▶ TASK DESCRIPTION: Find "middle pip: (200, 810)" and "index dip: (237, 185)" in the records below. Copy the lines holding them and every line between, exactly, and no others.

▶ RECORDS FOR THIS EXERCISE:
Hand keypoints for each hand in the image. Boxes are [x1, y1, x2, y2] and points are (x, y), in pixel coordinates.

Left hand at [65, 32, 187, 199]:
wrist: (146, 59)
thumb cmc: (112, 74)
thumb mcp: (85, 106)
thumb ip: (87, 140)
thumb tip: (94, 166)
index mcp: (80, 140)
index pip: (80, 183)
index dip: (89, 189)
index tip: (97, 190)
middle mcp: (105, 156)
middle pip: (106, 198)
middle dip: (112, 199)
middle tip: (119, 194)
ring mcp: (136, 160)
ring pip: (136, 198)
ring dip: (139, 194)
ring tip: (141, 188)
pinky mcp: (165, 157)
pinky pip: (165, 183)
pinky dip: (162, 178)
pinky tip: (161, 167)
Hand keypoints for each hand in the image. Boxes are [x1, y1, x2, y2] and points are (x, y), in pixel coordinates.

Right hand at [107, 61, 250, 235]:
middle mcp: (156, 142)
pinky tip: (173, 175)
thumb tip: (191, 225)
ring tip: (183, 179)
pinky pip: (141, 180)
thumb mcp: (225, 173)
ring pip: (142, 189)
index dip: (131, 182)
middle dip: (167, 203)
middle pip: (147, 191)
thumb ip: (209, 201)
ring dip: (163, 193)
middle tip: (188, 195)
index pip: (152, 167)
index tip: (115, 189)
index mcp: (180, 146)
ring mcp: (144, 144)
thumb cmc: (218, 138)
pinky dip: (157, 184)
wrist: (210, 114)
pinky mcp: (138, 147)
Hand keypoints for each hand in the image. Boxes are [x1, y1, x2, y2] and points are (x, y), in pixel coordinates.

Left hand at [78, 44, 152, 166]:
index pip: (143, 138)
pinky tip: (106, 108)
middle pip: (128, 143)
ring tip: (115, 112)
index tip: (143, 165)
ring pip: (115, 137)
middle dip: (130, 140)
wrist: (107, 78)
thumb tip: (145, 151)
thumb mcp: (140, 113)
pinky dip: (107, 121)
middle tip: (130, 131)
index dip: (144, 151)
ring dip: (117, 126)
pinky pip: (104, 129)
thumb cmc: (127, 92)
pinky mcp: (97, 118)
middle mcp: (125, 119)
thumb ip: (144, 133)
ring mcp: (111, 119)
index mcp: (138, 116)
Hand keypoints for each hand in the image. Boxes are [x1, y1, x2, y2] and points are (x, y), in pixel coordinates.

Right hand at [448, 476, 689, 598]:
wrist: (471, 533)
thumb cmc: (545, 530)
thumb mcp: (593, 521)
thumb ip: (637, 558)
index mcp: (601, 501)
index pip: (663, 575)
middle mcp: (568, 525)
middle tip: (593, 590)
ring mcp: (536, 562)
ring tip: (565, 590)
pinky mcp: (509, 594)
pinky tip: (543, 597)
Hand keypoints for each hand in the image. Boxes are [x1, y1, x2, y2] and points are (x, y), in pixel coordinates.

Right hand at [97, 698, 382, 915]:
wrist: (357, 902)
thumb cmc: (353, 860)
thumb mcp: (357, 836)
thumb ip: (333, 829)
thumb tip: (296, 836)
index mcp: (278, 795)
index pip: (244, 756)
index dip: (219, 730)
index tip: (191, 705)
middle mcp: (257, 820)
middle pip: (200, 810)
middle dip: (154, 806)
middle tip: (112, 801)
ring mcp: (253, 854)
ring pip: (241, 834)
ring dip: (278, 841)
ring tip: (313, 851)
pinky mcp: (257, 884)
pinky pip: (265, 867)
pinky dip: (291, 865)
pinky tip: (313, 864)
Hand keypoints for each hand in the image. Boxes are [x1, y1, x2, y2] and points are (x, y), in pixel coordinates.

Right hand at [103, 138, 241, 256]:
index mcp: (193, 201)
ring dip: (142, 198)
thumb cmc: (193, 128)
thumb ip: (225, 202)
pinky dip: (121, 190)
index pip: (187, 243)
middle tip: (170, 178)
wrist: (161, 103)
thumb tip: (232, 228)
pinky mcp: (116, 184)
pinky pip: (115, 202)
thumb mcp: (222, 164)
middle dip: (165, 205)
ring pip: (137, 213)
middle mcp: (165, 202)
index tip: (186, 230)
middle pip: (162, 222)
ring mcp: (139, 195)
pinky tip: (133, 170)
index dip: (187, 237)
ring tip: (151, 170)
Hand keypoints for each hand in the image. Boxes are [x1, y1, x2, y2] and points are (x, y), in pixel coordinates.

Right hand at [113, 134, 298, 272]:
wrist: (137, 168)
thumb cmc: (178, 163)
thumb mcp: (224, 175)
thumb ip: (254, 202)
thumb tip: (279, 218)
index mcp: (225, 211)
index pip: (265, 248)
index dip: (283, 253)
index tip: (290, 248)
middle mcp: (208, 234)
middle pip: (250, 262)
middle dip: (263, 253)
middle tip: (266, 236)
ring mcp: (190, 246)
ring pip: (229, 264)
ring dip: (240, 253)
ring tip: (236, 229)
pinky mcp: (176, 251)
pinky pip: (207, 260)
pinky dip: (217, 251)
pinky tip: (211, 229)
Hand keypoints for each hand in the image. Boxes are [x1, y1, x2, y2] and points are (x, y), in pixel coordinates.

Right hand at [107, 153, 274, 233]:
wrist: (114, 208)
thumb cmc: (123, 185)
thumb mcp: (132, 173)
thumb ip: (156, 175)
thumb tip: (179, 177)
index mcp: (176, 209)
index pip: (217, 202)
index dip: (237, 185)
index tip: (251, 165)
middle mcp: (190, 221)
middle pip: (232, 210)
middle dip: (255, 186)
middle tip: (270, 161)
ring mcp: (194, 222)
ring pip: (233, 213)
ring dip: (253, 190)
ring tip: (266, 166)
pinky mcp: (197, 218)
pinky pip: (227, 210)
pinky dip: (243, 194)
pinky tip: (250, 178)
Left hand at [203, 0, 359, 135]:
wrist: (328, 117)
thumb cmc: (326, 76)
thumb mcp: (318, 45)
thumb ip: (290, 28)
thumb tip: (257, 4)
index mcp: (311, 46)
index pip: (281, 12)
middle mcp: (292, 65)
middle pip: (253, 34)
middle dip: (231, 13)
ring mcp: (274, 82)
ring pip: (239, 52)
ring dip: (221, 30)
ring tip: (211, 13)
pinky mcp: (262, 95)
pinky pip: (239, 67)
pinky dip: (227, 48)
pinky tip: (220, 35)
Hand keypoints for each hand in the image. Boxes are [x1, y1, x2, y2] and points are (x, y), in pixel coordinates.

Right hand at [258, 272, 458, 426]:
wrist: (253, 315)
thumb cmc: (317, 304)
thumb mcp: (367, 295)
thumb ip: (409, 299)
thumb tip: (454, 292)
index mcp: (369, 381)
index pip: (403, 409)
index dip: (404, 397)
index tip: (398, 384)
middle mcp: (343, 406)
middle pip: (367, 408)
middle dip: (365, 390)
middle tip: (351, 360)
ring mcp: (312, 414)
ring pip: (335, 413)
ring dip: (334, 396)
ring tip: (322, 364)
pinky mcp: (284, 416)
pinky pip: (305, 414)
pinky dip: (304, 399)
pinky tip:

▶ ANSWER BOX:
middle pip: (200, 810)
middle dip: (154, 806)
middle tip: (112, 801)
ring mcp: (253, 854)
ring pip: (241, 834)
ring dip: (278, 841)
ring tip: (313, 851)
pinky mcp: (257, 884)
pinky pip: (265, 867)
pinky dip: (291, 865)
pinky tip: (313, 864)
Hand keypoints for each hand in the image. Boxes are [x1, y1, x2, y2] and points are (x, y), in pixel coordinates.

Right hand at [103, 138, 241, 256]:
index mcp: (193, 201)
ring dip: (142, 198)
thumb cmc: (193, 128)
thumb ip: (225, 202)
pinky dip: (121, 190)
index pip: (187, 243)
middle tip: (170, 178)
wrist: (161, 103)
thumb tip: (232, 228)
pinky mcp: (116, 184)
pinky pip: (115, 202)
thumb mcp: (222, 164)
middle dip: (165, 205)
ring pip: (137, 213)
middle mcp: (165, 202)
index tip: (186, 230)
middle pip: (162, 222)
ring mcp: (139, 195)
pinky tip: (133, 170)
index dip: (187, 237)
ring tip: (151, 170)
Hand keypoints for each hand in the image. Boxes are [x1, y1, x2, y2] and points are (x, y), in pixel coordinates.

Right hand at [113, 134, 298, 272]:
wrist: (137, 168)
thumb cmc: (178, 163)
thumb mcp: (224, 175)
thumb ip: (254, 202)
thumb tip: (279, 218)
index mcp: (225, 211)
index pip: (265, 248)
index dip: (283, 253)
index tip: (290, 248)
middle mcp: (208, 234)
middle pip: (250, 262)
middle dip: (263, 253)
middle tip: (266, 236)
ring mcp: (190, 246)
ring pip: (229, 264)
ring dip: (240, 253)
ring tip: (236, 229)
pinky mcp: (176, 251)
pinky pip: (207, 260)
pinky dip: (217, 251)
pinky tip: (211, 229)
Hand keypoints for each hand in the image. Boxes are [x1, y1, x2, y2] and points are (x, y), in pixel coordinates.

Right hand at [107, 153, 274, 233]:
wrist: (114, 208)
thumb cmc: (123, 185)
thumb mcp: (132, 173)
thumb ip: (156, 175)
thumb tip: (179, 177)
index mcp: (176, 209)
index pip: (217, 202)
index dip: (237, 185)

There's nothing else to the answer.